The Vatican gets its fair share of coverage from news organizations around the world. Even those newspapers who don’t have a dedicated religion beat writer have Vatican coverage in its pages, either in the form of a foreign correspondent or via subscribing to wire services such as The Associated Press or Reuters.

It isn’t lost on Pope Francis that the news media ecosystem, saying this past May that journalists should use the power of the press to search for the truth and give voice to the voiceless.

Conservative news websites in the United States have increasingly set their sights on Francis in recent years. Catholic news sites that lean left doctrinally have also have a strong readership. Both need to be read by journalists who cover the Vatican and the pope. Another source they need to read is L’Osservatore Romano, a once great and influential newspaper that has over the years declined in both influence and stature.
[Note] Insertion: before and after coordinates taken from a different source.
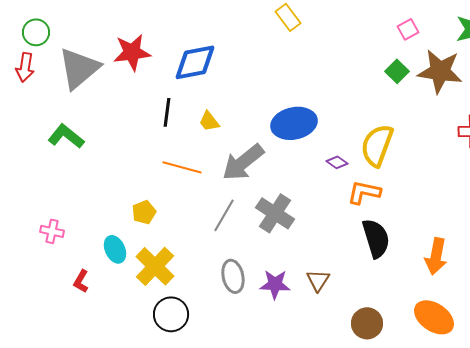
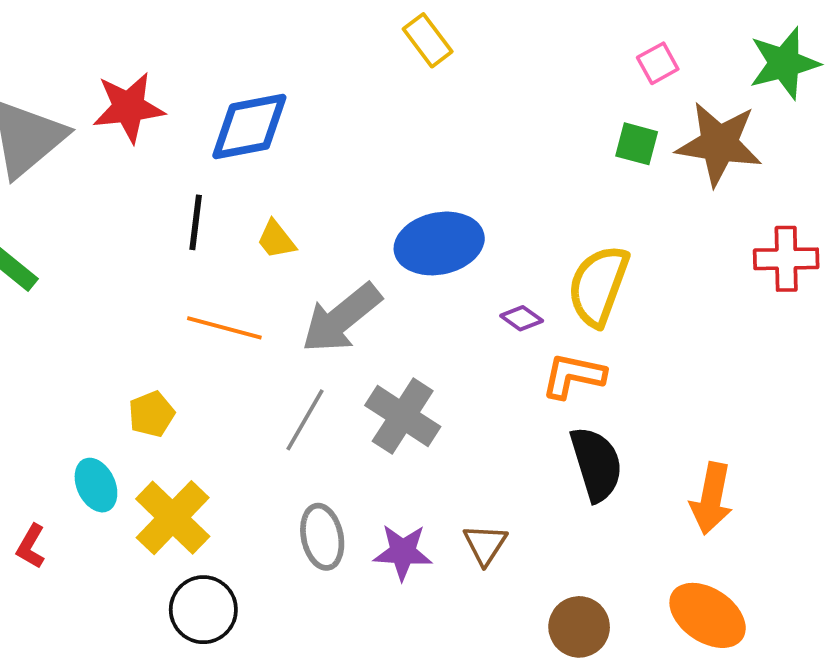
green square: (397, 71) -> (637, 144), turned -30

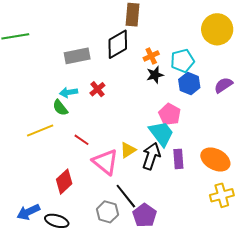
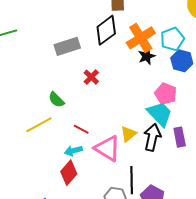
orange cross: (151, 56) -> (141, 38), size x1.8
cyan arrow: (69, 92) -> (73, 151), moved
black line: (126, 196) -> (132, 180), turned 44

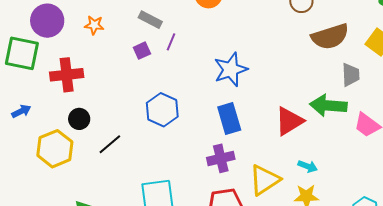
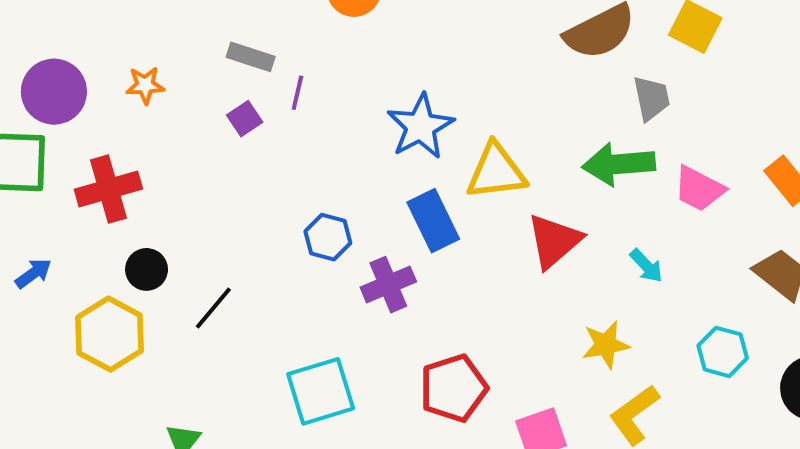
blue hexagon: (162, 110) -> (328, 237), moved, size x0.7
red triangle: (289, 121) -> (554, 241), moved
purple cross: (221, 158) -> (388, 285), moved
cyan arrow: (308, 166) -> (646, 266), moved, turned 36
yellow triangle: (265, 180) -> (496, 172), moved, turned 36

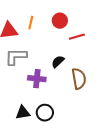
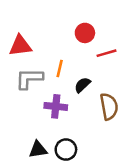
orange line: (31, 23) -> (60, 68), moved

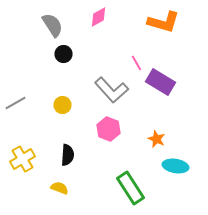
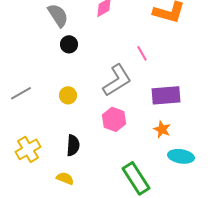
purple rectangle: (160, 82) -> (166, 95), moved, turned -36
gray L-shape: (112, 90) -> (117, 80), turned -80

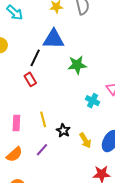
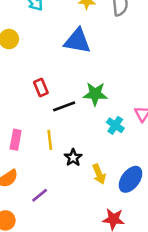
black line: (35, 58) -> (64, 106), moved, turned 36
green star: (77, 65) -> (95, 94), moved
purple line: (42, 150) -> (40, 195), moved

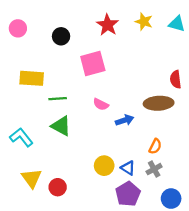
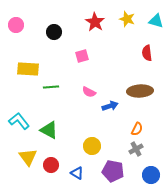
pink square: (93, 64) -> (82, 56), size x0.6
red semicircle: (176, 79) -> (147, 53), moved
green triangle: (61, 126) -> (49, 130), moved
blue triangle: (128, 168) -> (77, 173), moved
purple pentagon: (128, 194) -> (113, 171), turned -30

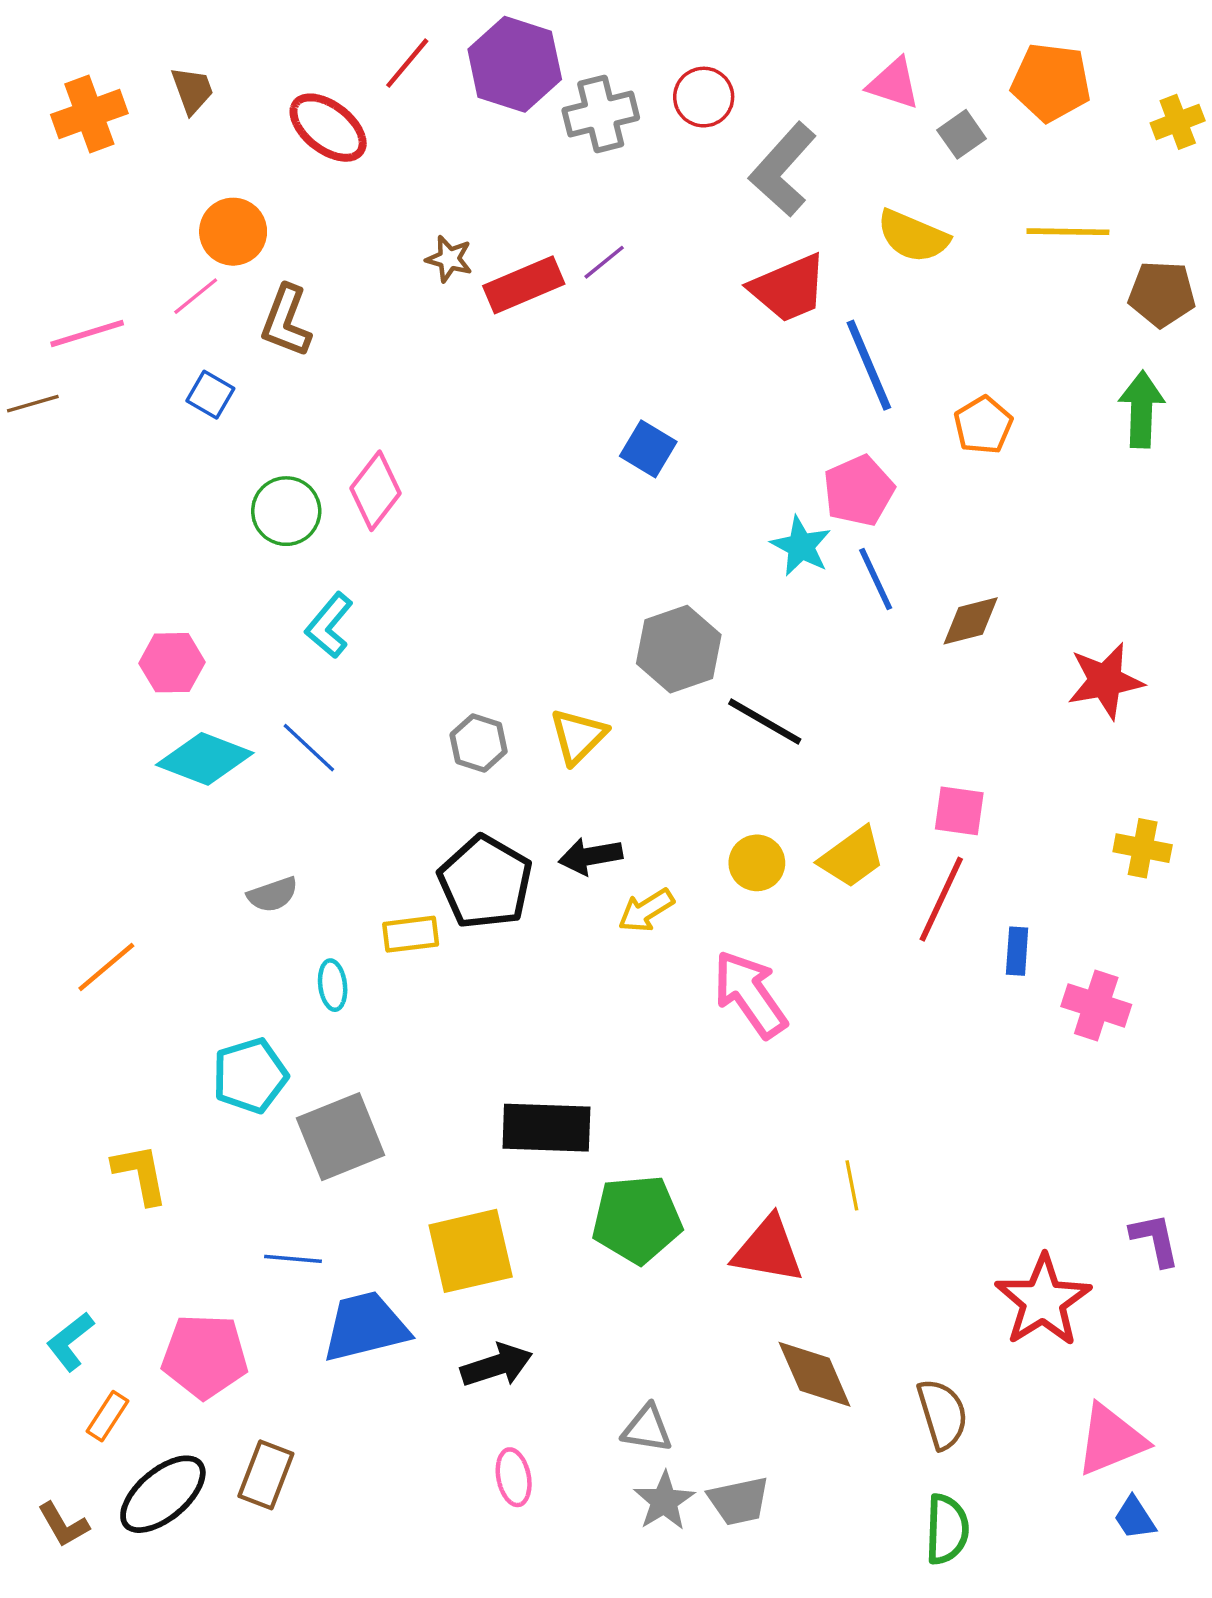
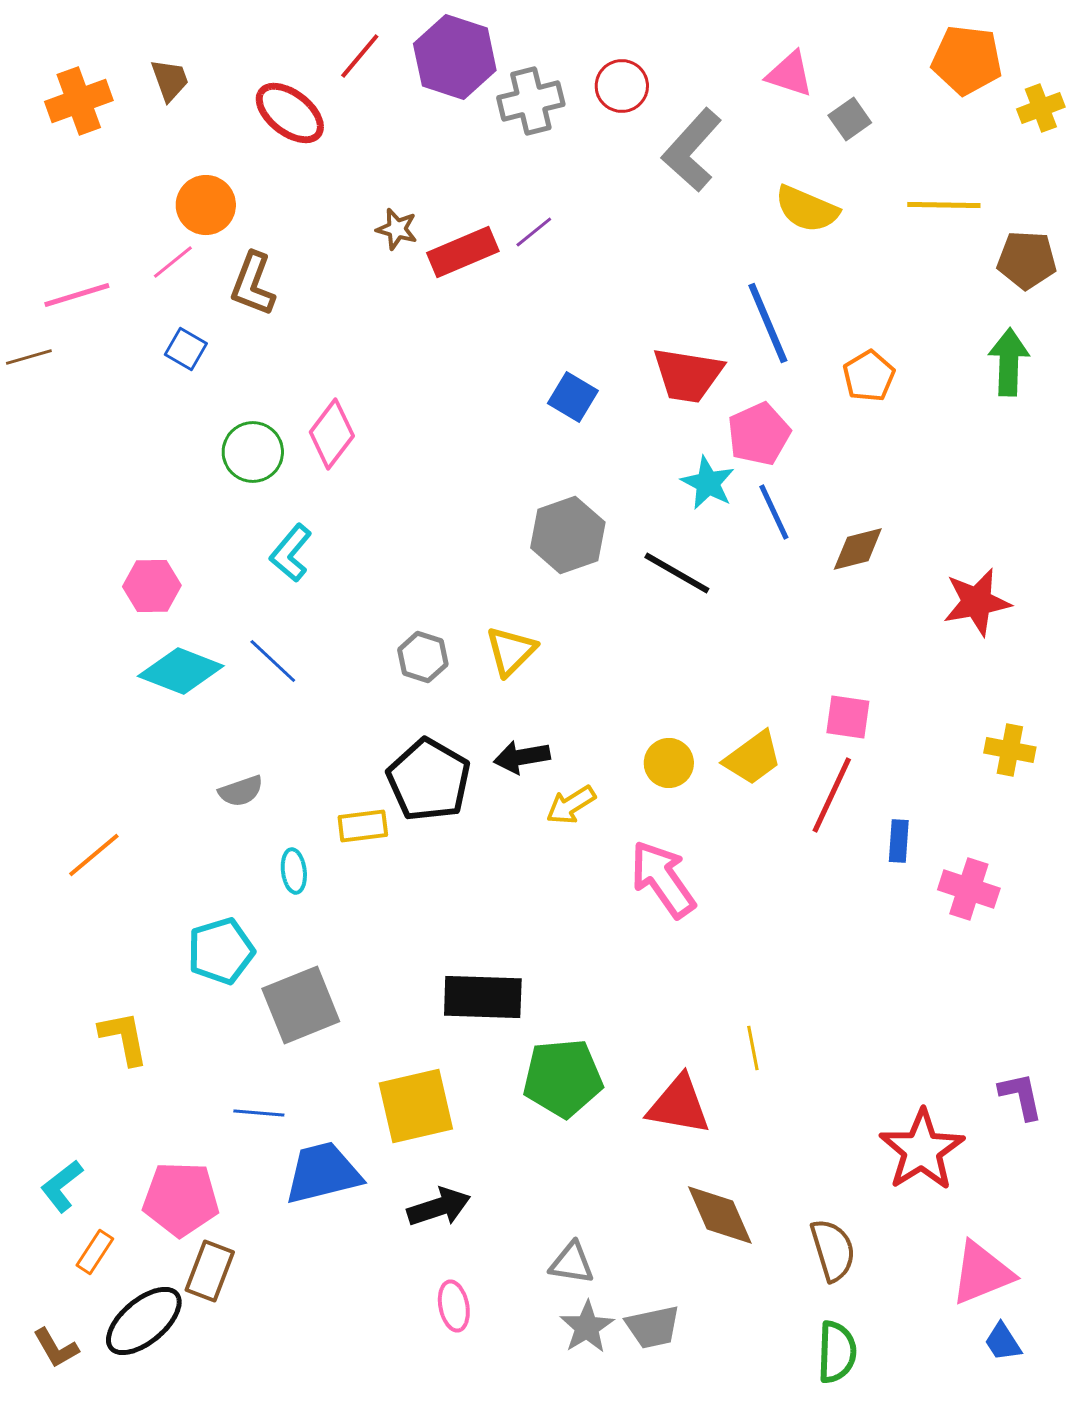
orange pentagon: (1051, 82) -> (967, 60), moved
red trapezoid: (789, 288) -> (688, 375), moved, turned 32
gray hexagon: (679, 649) -> (568, 535), moved
black line: (765, 722) -> (677, 573), moved
brown rectangle: (266, 1475) -> (210, 1271), moved

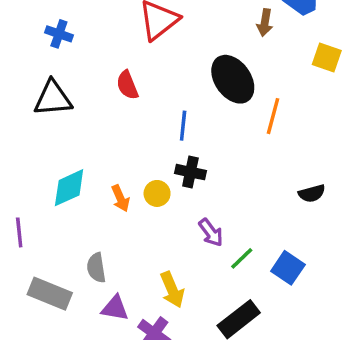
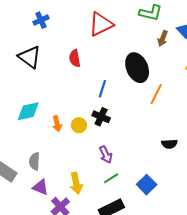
blue cross: (59, 34) -> (41, 20), turned 35
black triangle: (53, 98) -> (30, 57), turned 30
green line: (242, 258) -> (111, 178), moved

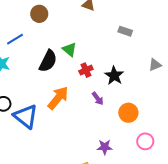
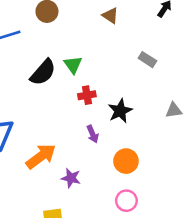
orange arrow: (58, 98) -> (41, 156), moved
pink circle: (145, 141) -> (126, 201), moved
purple star: (105, 147) -> (71, 178), moved

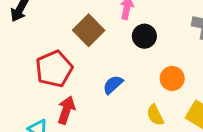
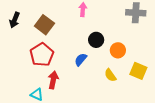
brown square: (89, 30) -> (44, 25), moved
black circle: (144, 36) -> (96, 40), moved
For those who have never heard of it, L’Osservatore Romano is a daily newspaper printed in Italian with weekly editions in six languages, including English, and once a month in Polish.

The newspaper reports on the activities of the Holy See and owned by the Vatican — but is not considered an official publication. The Holy See’s official publication is the Acta Apostolicae Sedis, which acts as a government gazette. The views expressed in L’Osservatore Romano are those of individual writers unless they appear under the byline “Nostre Informazioni” (Italian for “Our Information”) or “Santa Sede” (Holy See). In other words, one needs a media literacy course in order to fully understand what this newspaper is reporting.

The publication founded in 1861 — and available at newspaper stands across Rome, via subscription and online — continues to play a major role in interpreting the papacy and the role of the Vatican in the loves of Roman Catholics around the world. Problematic for the Vatican’s semi-official newspaper has been its editorial standards as of late.